**SHORT PROBLEM 1:** In the court opinion on the Gennari Consulting suit, to which federal district does the judge decide to transfer the case?
**SHORT PROBLEM 2:** Extend the court opinion on the Gennari Consulting suit, picking up right after its final sentence.

**TEXT EXTRACT:**
━━━━━━━━━━━━━━━━━━━━━━━━━━━━━━
United States District Court, D. Maryland

December 13, 2019

WELLINGTON CORP., LLC, et al., Defendants.


          Ellen L. Hollander United States District Judge

         This Memorandum Opinion concerns a suit filed by Gennari Consulting, Inc. (“Gennari”), plaintiff, on June 24, 2019, against defendants Wellington Corp., LLC (“Wellington”) and its sole owner, Robert Kundel, Jr. ECF 1 (the “Complaint”); id. ¶ 8. Gennari alleges that defendants breached a profit-sharing agreement with Gennari by terminating the agreement without cause via an email to Gennari's owner, Matthew Gennari (“Mr. Gennari”). Id. ¶¶ 6, 26. Further, plaintiff asserts that defendants sought to “cut Gennari off from all customers and vendors, with respect to the sale of the Restorer product, which is the subject of this dispute.” ECF 1 at 1.[1]

         The Complaint, which is supported by several exhibits, contains nine counts, as follows: “Breach of Contract” against Wellington (Count I); “Civil Conspiracy” against Wellington and Kundel (Count II); “Unjust Enrichment” against Wellington (Count III); “Tortious Interference with Contractual and Economic Relationship” against Wellington and Kundel (Count IV); “Conversion” against Wellington and Kundel (Count V); “Fraud” against Wellington and Kundel (Count VI); “Defamation” against Kundel (Count VII); “Injurious Falsehood” against Wellington and Kundel (Count VIII); and “Tortious Interference with Prospective Advantage” against Wellington and Kundel (Count IX). Plaintiff seeks a total of $81, 000, 000 in compensatory damages, $105, 000, 000 in punitive damages, as well as attorneys' fees, interest, and costs. Id. ¶¶ 28‒75.

         Subject matter jurisdiction is premised on diversity of citizenship. See Id. ¶ 4; 28 U.S.C. § 1332. Defendants have moved to dismiss. ECF 4. Pursuant to Fed.R.Civ.P. 12(b)(2), they claim lack of personal jurisdiction. And, pursuant to Fed.R.Civ.P. 12(b)(3), they claim improper venue. The motion is supported by a memorandum of law (ECF 4-1) (collectively, the “Motion”), and the affidavit of Kundel (ECF 4-2). Gennari opposes the Motion (ECF 7, the “Opposition”), supported by the affidavit of Mr. Gennari. ECF 7-1. With their reply (ECF 10, the “Reply”), defendants submitted another affidavit from Kundel. ECF 10-1.

         Upon review of the submissions, this Court issued an Order asking the parties to address the possible transfer of this case to the Northern District of Ohio (ECF 12), where a related suit, initiated by Wellington, is now pending. See ECF 11. Wellington's response is docketed at ECF 13 (the “Wellington Memoradum”). It is supported by several exhibits. ECF 13-1 to ECF 13-3. Gennari's response is docketed at ECF 14 (the “Gennari Memorandum”), along with one exhibit. ECF 14-1.

         No hearing is necessary to resolve the Motion. See Local Rule 105.6. For the reasons that follow, I shall transfer the case to the Northern District of Ohio, pursuant to 28 U.S.C. § 1404(a). Therefore, I shall deny the Motion as moot.
━━━━━━━━━━━━━━━━━━━━━━━━━━━━━━
**LISTING:**
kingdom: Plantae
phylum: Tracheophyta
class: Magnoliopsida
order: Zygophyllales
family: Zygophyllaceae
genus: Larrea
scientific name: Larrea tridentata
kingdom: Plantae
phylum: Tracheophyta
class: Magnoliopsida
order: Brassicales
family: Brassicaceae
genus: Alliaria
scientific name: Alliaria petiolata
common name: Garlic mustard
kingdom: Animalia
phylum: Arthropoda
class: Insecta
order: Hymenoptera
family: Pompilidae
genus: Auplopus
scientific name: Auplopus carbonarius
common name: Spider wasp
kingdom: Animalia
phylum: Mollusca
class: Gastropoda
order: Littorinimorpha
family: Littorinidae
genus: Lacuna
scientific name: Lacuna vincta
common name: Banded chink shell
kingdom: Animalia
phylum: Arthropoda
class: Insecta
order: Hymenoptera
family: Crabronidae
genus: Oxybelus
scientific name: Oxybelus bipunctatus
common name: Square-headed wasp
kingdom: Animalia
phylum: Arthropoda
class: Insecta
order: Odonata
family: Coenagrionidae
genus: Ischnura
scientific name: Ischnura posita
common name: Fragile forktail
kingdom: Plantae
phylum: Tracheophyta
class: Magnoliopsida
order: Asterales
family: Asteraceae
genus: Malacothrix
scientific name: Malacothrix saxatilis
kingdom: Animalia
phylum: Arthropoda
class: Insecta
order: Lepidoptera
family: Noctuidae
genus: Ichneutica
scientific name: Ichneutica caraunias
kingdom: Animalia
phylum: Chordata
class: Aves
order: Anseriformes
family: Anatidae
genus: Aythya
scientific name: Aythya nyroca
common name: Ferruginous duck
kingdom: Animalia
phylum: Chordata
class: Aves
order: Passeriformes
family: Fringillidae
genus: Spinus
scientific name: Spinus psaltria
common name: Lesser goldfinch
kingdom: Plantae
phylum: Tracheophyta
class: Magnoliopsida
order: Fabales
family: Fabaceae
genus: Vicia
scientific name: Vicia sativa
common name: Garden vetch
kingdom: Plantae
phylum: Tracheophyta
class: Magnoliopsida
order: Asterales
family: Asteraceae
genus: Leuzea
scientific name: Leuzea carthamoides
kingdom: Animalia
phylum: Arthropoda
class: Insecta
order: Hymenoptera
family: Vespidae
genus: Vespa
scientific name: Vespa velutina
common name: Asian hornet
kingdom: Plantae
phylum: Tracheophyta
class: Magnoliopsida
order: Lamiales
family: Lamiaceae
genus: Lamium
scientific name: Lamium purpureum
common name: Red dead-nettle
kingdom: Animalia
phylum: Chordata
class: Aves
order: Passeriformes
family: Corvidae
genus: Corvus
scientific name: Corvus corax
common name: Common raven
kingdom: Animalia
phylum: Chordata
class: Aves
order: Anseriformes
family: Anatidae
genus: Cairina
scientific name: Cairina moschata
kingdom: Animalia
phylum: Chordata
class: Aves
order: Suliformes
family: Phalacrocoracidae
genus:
━━━━━━━━━━━━━━━━━━━━━━━━━━━━━━
**WRITTEN ANSWER 1:** The Northern District of Ohio.

**WRITTEN ANSWER 2:**
         I. Background[2]

         Gennari is a Maryland corporation with its principal place of business in Cockeysville, Maryland. ECF 1, ¶ 2.[3] Wellington is an Ohio limited liability corporation with its principal place of business in Vienna, Ohio. Id. ¶ 3. Kundel is the sole shareholder of Wellington and its principal officer. Id.[4] He is a citizen of Ohio. ECF 4-2, ¶¶ 1, 4.

         Plaintiff alleges that Wellington does business throughout the United States and “[w]orldwide.” ECF 1, ¶ 3. Moreover, Gennari claims that this Court has subject matter jurisdiction, and that venue is proper in this District, because the contract in issue was executed in Maryland. Id. ¶ 5. Gennari also avers that “the course of dealings and business occurred in Maryland, and the acts complained of by the Plaintiff arose and caused damage to the Plaintiff in Maryland. . . .” Id.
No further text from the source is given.